#### Information shown:
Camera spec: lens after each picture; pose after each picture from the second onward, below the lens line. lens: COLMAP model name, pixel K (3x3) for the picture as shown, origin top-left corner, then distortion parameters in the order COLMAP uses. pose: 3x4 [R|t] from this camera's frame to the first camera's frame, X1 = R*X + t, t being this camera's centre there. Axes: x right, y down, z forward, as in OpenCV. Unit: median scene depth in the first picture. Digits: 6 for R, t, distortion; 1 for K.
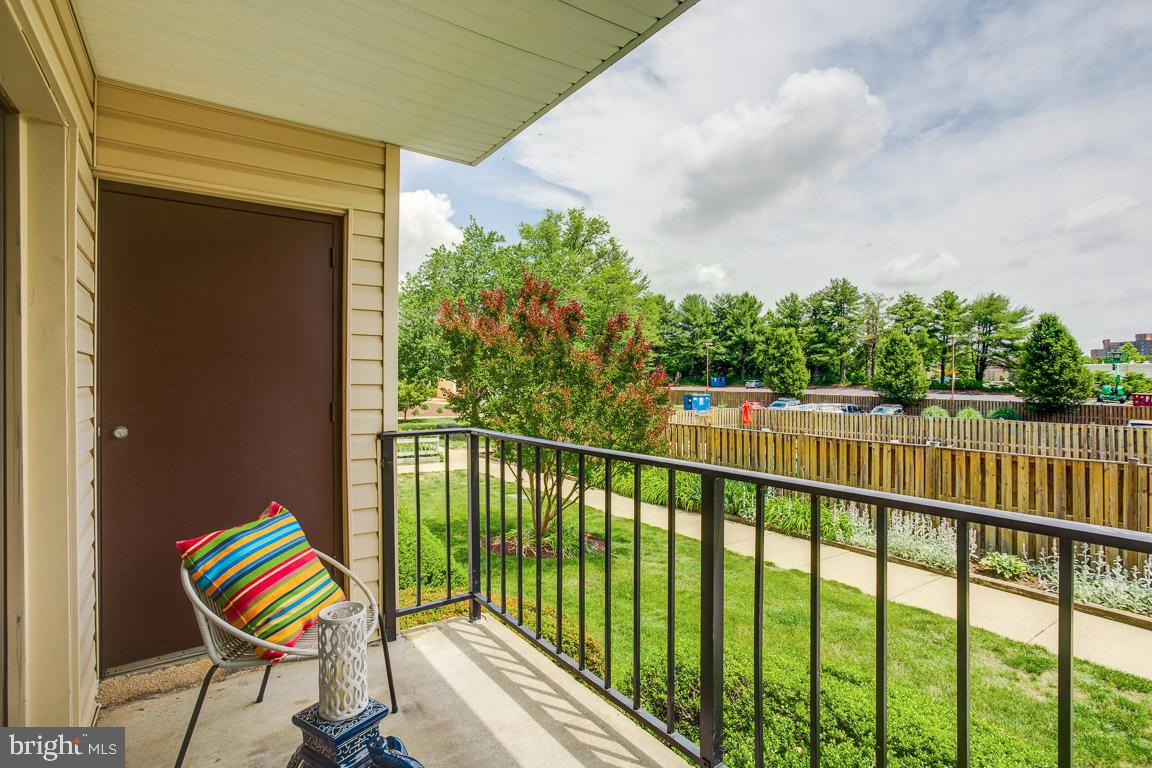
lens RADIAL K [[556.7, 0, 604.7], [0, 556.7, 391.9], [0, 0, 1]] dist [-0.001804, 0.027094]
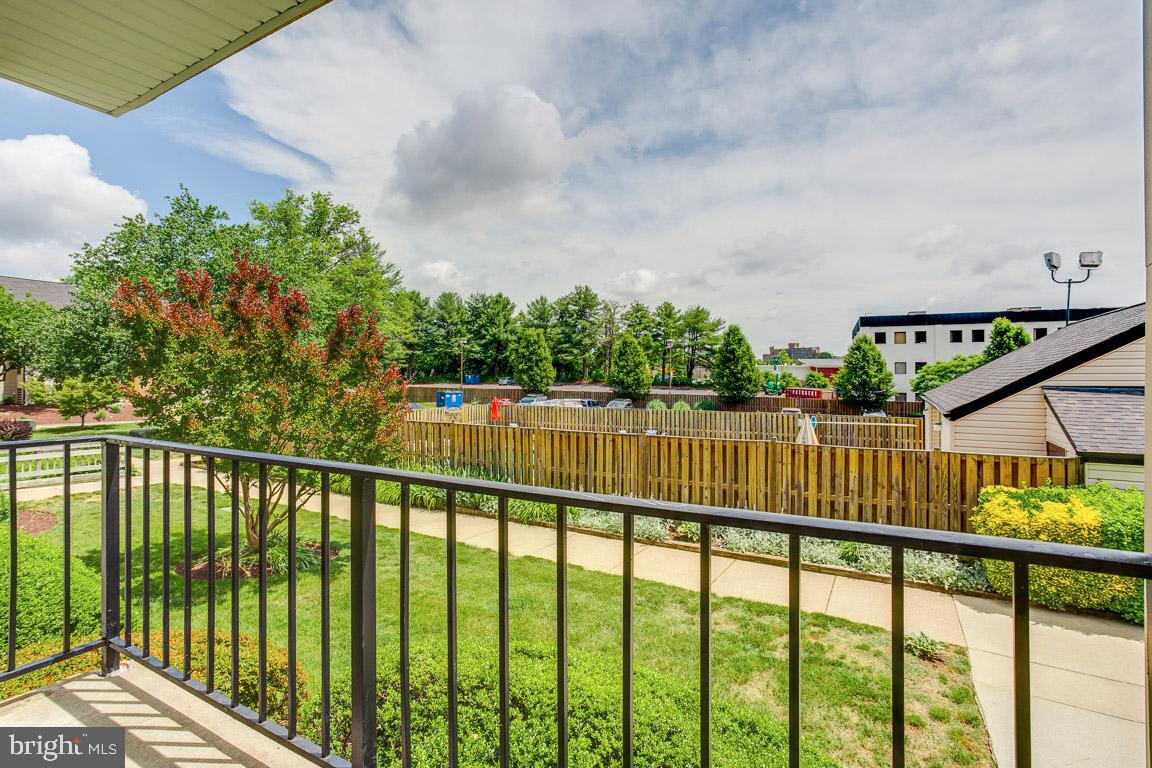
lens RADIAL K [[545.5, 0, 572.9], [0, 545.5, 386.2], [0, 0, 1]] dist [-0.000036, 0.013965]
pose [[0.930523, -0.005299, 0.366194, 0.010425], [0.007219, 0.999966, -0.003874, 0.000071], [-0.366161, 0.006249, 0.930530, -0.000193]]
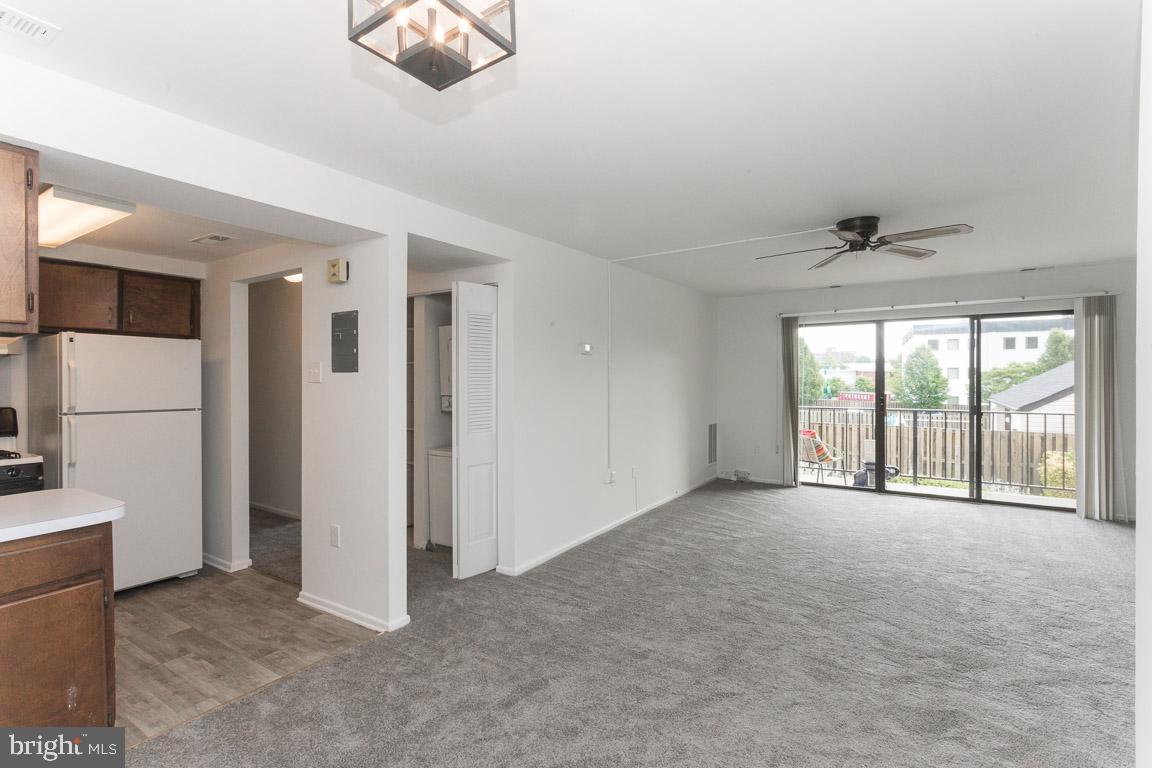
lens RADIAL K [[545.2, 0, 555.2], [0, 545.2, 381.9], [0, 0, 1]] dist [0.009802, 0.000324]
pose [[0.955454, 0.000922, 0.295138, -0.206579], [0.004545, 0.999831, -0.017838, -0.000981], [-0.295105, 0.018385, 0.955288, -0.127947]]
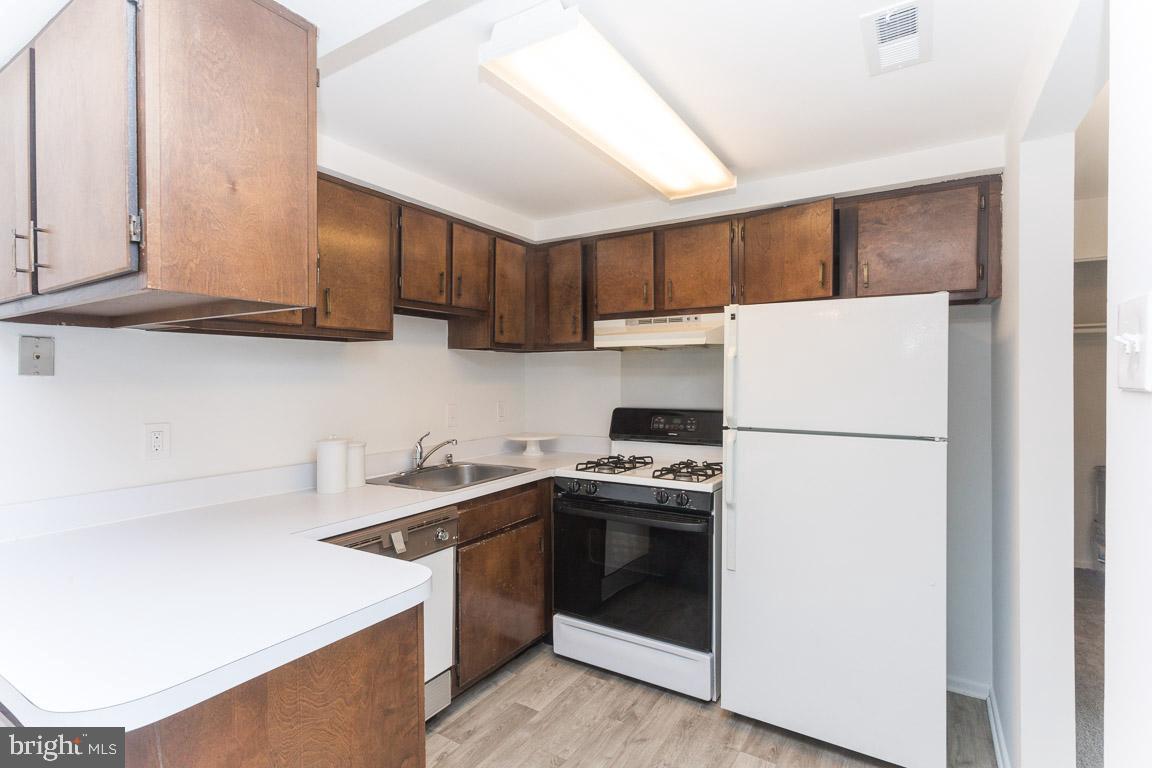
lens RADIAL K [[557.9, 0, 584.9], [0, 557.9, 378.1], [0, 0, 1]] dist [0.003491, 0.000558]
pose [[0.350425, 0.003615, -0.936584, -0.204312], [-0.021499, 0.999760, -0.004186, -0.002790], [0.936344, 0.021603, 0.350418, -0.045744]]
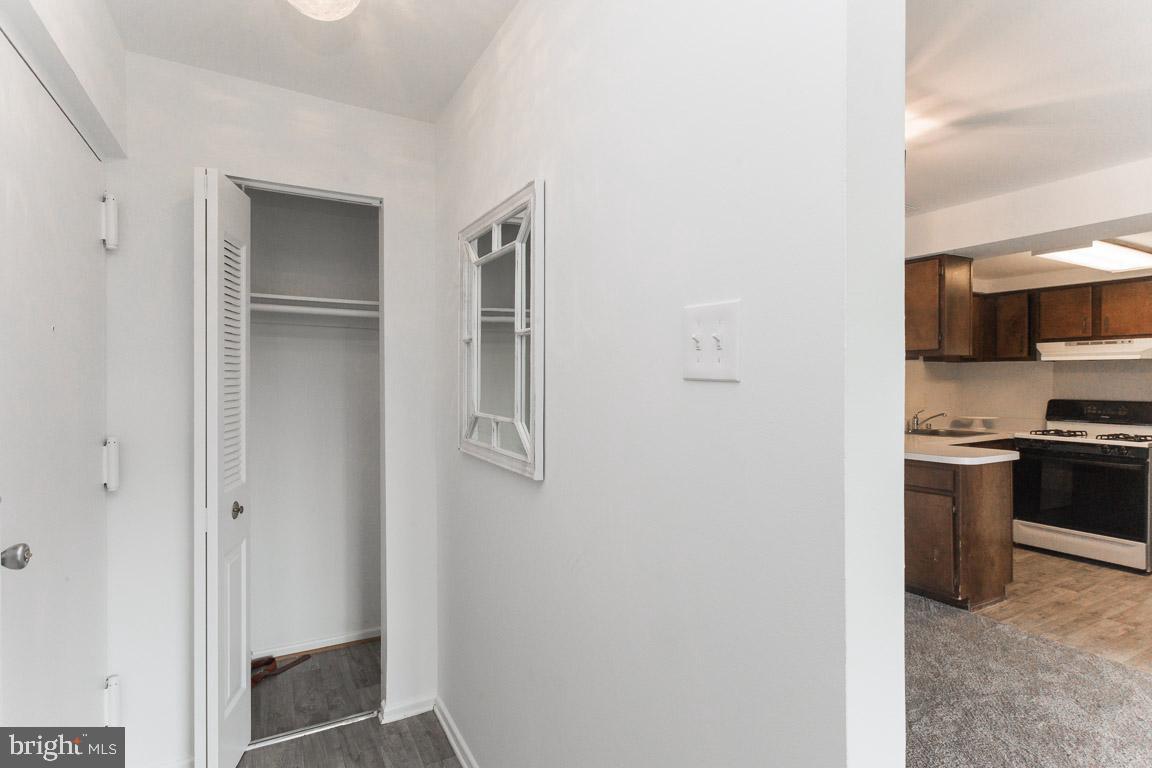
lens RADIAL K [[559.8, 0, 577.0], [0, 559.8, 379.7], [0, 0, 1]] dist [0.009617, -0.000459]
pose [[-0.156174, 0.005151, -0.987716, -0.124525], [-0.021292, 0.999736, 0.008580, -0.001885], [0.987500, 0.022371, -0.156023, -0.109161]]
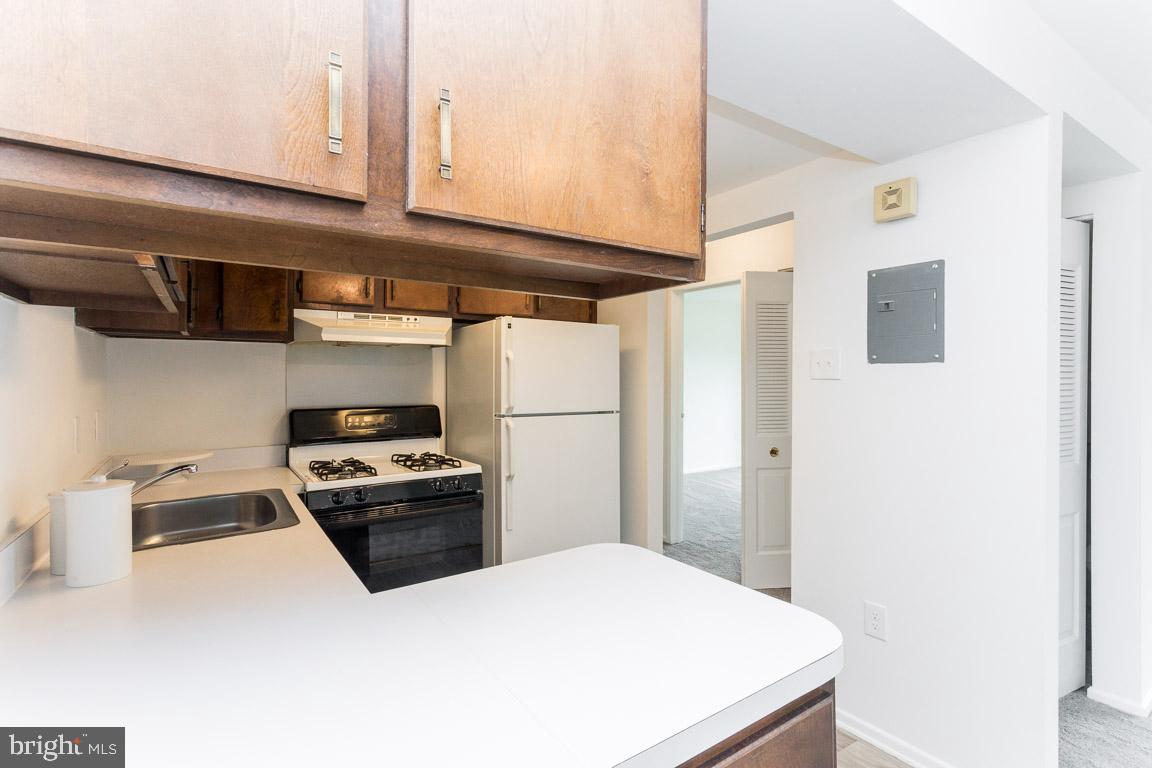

#### Task objective:
Turn every line of the material above into a numbered list, omitting blank lines and leaving out the pictures.

#### Reply to the task:
1. Camera spec: lens after each picture; pose after each picture from the second onward, below the lens line. lens: COLMAP model name, pixel K (3x3) for the picture as shown, origin top-left corner, then distortion parameters in the order COLMAP uses. pose: 3x4 [R|t] from this camera's frame to the first camera's frame, X1 = R*X + t, t being this camera's centre there. Axes: x right, y down, z forward, as in OpenCV. Unit: median scene depth in the first picture. Digits: 6 for R, t, distortion; 1 for K.
2. lens RADIAL K [[556.7, 0, 604.7], [0, 556.7, 391.9], [0, 0, 1]] dist [-0.001804, 0.027094]
3. lens RADIAL K [[545.5, 0, 572.9], [0, 545.5, 386.2], [0, 0, 1]] dist [-0.000036, 0.013965]
4. pose [[0.930523, -0.005299, 0.366194, 0.010425], [0.007219, 0.999966, -0.003874, 0.000071], [-0.366161, 0.006249, 0.930530, -0.000193]]
5. lens RADIAL K [[545.2, 0, 555.2], [0, 545.2, 381.9], [0, 0, 1]] dist [0.009802, 0.000324]
6. pose [[0.955454, 0.000922, 0.295138, -0.206579], [0.004545, 0.999831, -0.017838, -0.000981], [-0.295105, 0.018385, 0.955288, -0.127947]]
7. lens RADIAL K [[557.9, 0, 584.9], [0, 557.9, 378.1], [0, 0, 1]] dist [0.003491, 0.000558]
8. pose [[0.350425, 0.003615, -0.936584, -0.204312], [-0.021499, 0.999760, -0.004186, -0.002790], [0.936344, 0.021603, 0.350418, -0.045744]]
9. lens RADIAL K [[559.8, 0, 577.0], [0, 559.8, 379.7], [0, 0, 1]] dist [0.009617, -0.000459]
10. pose [[-0.156174, 0.005151, -0.987716, -0.124525], [-0.021292, 0.999736, 0.008580, -0.001885], [0.987500, 0.022371, -0.156023, -0.109161]]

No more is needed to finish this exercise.